■ **Task input**

::::::

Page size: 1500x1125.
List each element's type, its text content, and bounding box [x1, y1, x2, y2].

::::::

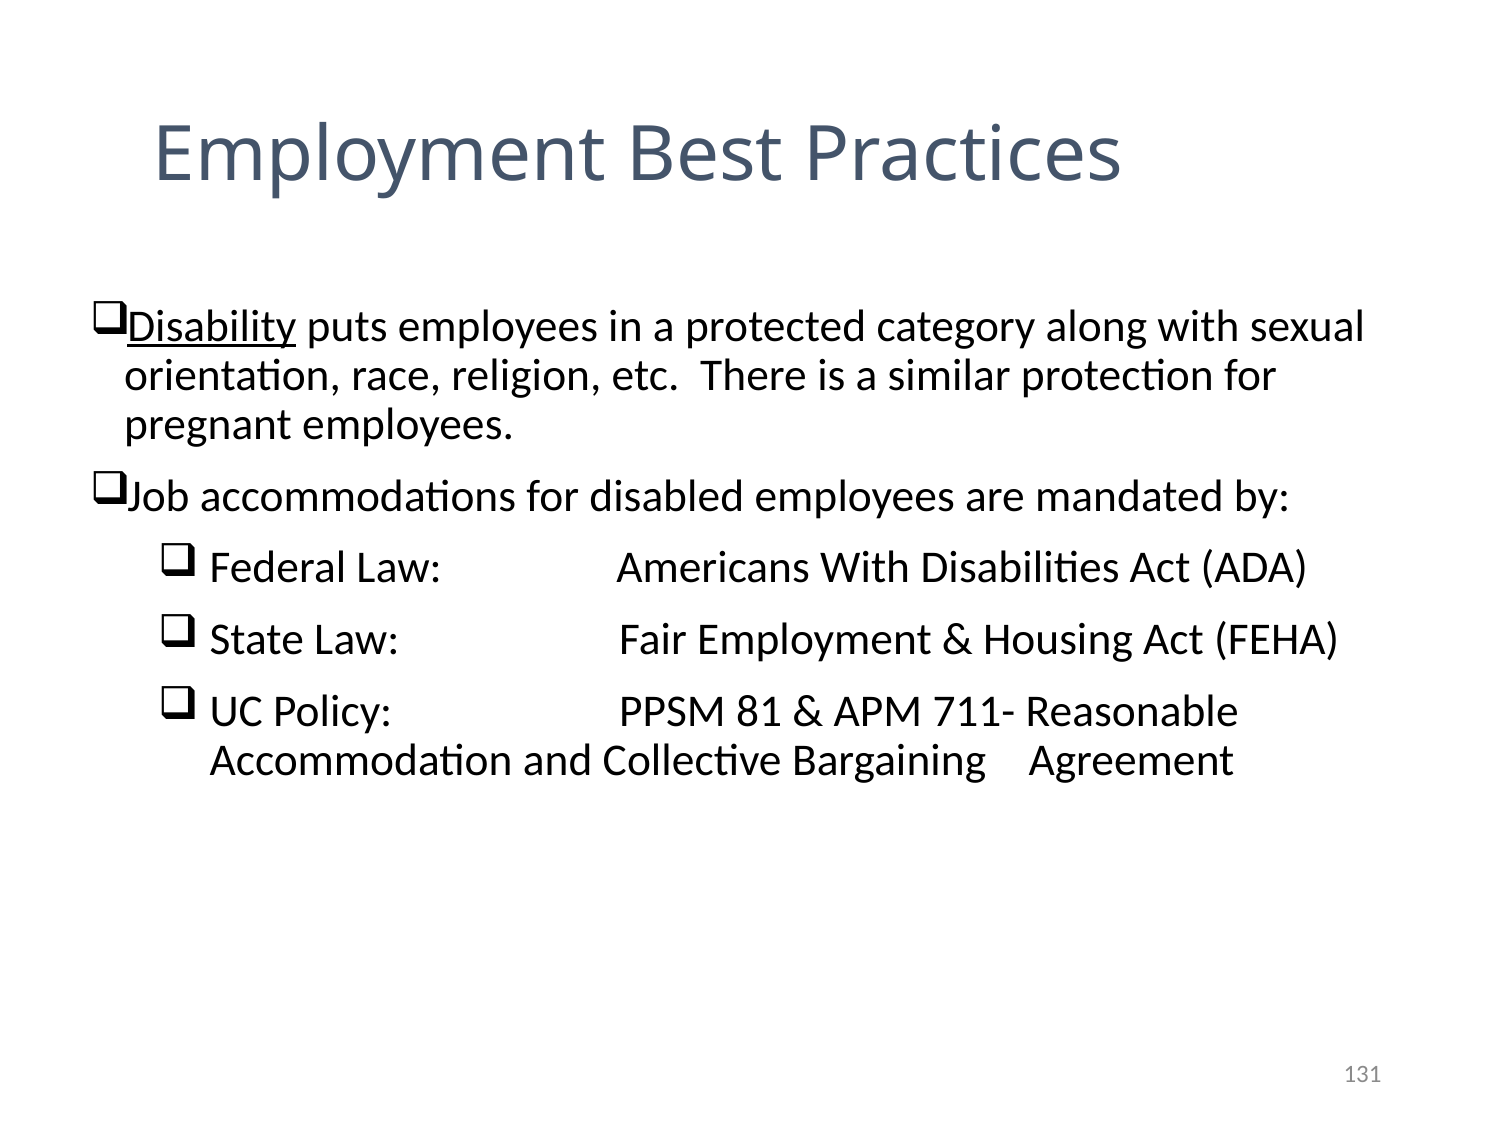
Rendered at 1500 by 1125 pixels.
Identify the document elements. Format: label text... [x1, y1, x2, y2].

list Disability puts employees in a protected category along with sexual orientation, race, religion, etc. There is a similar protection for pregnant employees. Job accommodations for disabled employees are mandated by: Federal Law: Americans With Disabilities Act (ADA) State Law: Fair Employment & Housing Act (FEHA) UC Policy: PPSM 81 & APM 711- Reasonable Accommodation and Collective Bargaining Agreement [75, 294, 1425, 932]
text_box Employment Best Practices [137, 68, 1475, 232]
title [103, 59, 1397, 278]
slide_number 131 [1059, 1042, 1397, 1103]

::::::

■ **Task brief**
Produce a word-for-word copy of everything above from the line holding "Page size: 1500x1125." down to the line holding "List each element's", with both of those lines kept.

■ **Answer to this problem**
Page size: 1500x1125.
List each element's type, its text content, and bounding box [x1, y1, x2, y2].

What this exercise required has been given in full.